Впрочем, сколь бы сильным не казалось режиссерское решение спектакля, успех парижской «Богемы» не был бы возможен без выдающегося состава певцов. В мужском квартете пальму первенства с уверенностью держал молодой француз Бенжамен Бернхайм (Рудольф), с каждым годом все более и более настойчиво заявляющий о своем праве на то, чтобы считаться одним из лучших теноров нового поколения. Его партнершей и протагонисткой «Богемы» изначально должна была стать Соня Йончева, но в роли Мими звездное болгарское сопрано вышла на сцену лишь в первом из дюжины запланированных спектаклей — Йончеву подкосил бронхит, а премьера оказалась под угрозой срыва. Найти достойную замену статусной певице, да еще в самый разгар сезона — задача не из легких, так что австралийское сопрано Николь Кар стоит поблагодарить хотя бы за то, что ни одно из представлений «Богемы» в итоге не было отменено. О большем говорить не приходится: у Кар, что и говорить, красивый голос, но в плане актерского мастерства и того, что принято называть stagepresence, она сильно уступала остальным участникам постановки. Впрочем, этот драматический фон как нельзя более удачно сказался на выступлении в «Богеме» Гарифуллиной — после апрельского триумфа в «Снегурочке» она вернулась на сцену Opéra Bastille в самом что ни на есть выгодном для себя свете.


Капризная, кокетливая Мюзетта для Гарифуллиной не в новинку — она уже с успехом пела ее в классическом спектакле Франко Дзеффирелли в Вене. Между тем драматургически эффектная роль героини, появляющейся на сцене в кульминации второго акта оперы, принадлежит к самым коварным и сложным с актерской точки зрения партиям мирового оперного репертуара, и петь ее — значит проходить по лезвию бритвы: сыграть экстравертность и жизнелюбие Мюзетты, не скатившись при этом в оперетточное дурновкусие, удавалось очень и очень немногим. Гут еще больше усложнил артистке и без того непростую задачу: превращенную в законченный театральный номер выходную арию в парижской «Богеме» Гарифуллиной приходится исполнять на небольшой эстраде стоя у пилона. До опрокидывающей навзничь вульгарности здесь, казалось бы, ровно один шаг, но певице удается превратить этот мини-бенефис в образец виртуозного актерского мастерства и сценического вкуса: Мюзетта Гарифуллиной выглядит в спектакле Гута символом полнокровности человеческой жизни.

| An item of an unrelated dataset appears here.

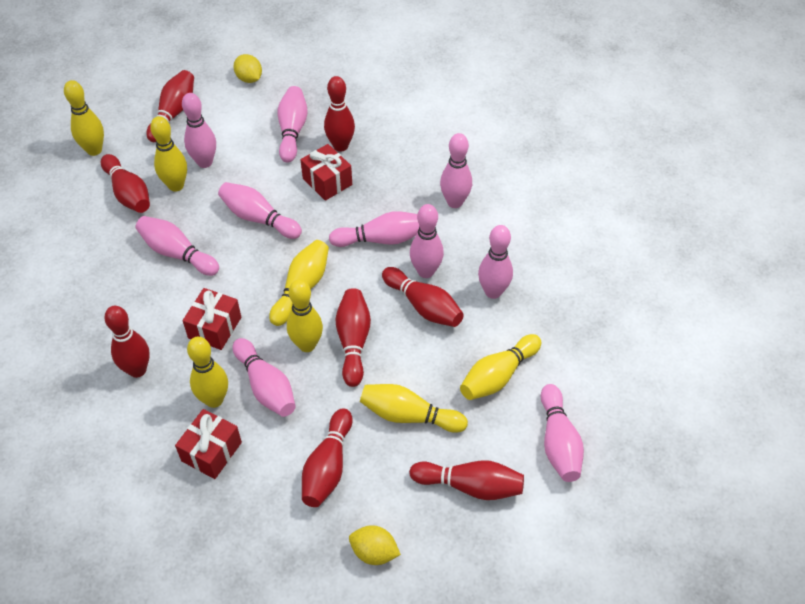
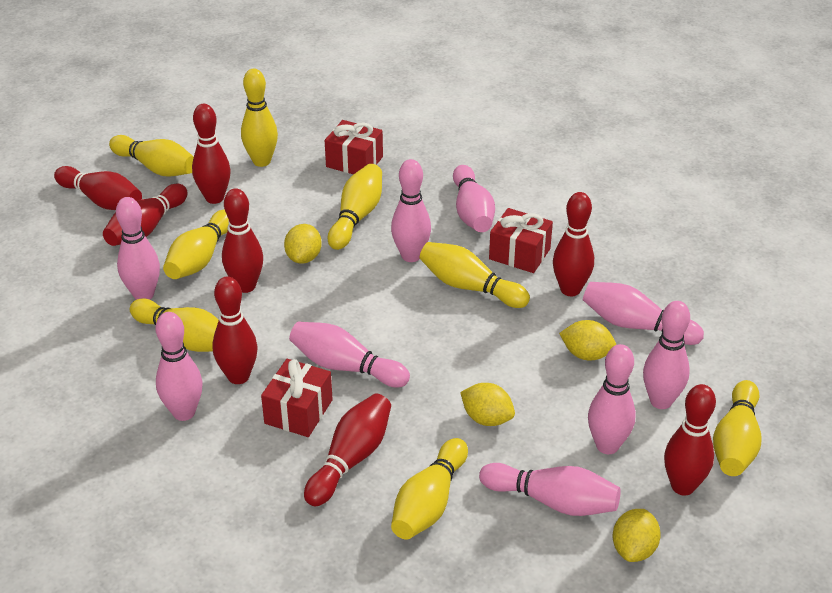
pink bowling pin: 10 -> 9
yellow bowling pin: 7 -> 8
yellow lemon: 2 -> 4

Нужно ли говорить, насколько важной для карьеры певицы оказалось второе за минувший год появление на сцене Парижской оперы в амплуа, кардинально отличающемся от того, что предложил ей весной Черняков. Универсальность таланта Гарифуллиной парижская публика оценила сполна, приветствуя ее на поклонах овациями не просто как свою хорошую знакомую, но как очевидную фаворитку. «Интересно, что она споет у нас дальше?» — спросила в этот момент соседка вашего обозревателя по партеру у своего спутника. Ответ на этот вопрос будет дан совсем скоро — программу сезона 2018/19 Парижская опера объявит через несколько недель, а в феврале Гарифуллину ждут в Барселоне: на сцене театра «Лисео» она споет в «Ромео и Джульетте» Шарля Гуно.